Please tally the lines below that contain the string "durable" and reply with that figure only.

## Excerpts from a dataset

----

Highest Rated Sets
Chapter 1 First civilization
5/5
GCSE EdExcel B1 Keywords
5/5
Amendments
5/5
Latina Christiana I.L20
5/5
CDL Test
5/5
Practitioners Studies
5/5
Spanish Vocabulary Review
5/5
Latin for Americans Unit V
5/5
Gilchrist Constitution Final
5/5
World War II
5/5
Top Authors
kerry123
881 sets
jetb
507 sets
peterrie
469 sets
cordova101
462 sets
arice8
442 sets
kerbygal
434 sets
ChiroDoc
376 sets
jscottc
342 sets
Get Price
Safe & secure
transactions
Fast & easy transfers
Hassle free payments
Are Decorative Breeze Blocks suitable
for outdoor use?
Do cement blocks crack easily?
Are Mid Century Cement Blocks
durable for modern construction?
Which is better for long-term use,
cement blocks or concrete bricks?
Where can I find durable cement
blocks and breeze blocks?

----

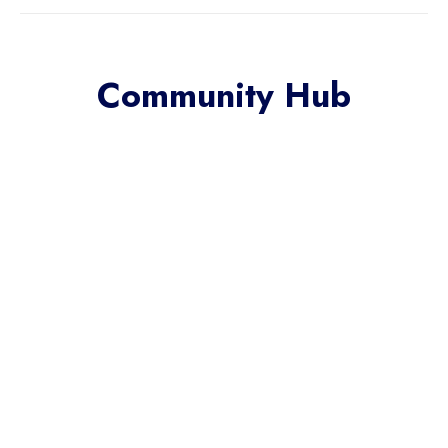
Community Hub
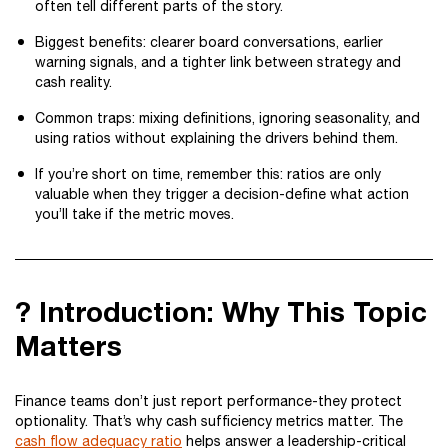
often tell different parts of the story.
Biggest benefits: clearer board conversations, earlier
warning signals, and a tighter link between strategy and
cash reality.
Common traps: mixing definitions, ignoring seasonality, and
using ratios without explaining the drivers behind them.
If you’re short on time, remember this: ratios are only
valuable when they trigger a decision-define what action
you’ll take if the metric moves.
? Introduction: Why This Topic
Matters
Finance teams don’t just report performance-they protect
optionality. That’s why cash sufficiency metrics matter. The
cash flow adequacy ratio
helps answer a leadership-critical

----

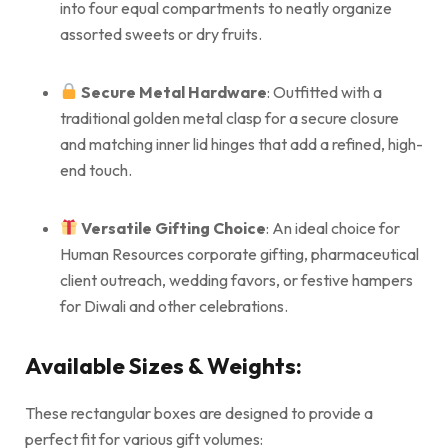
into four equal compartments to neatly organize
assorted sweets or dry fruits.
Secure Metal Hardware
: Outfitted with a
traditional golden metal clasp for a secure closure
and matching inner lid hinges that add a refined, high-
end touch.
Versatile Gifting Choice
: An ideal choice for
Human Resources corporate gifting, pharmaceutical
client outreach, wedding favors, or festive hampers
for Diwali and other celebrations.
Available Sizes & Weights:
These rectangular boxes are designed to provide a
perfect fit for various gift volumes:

----

## TASK RESULT
2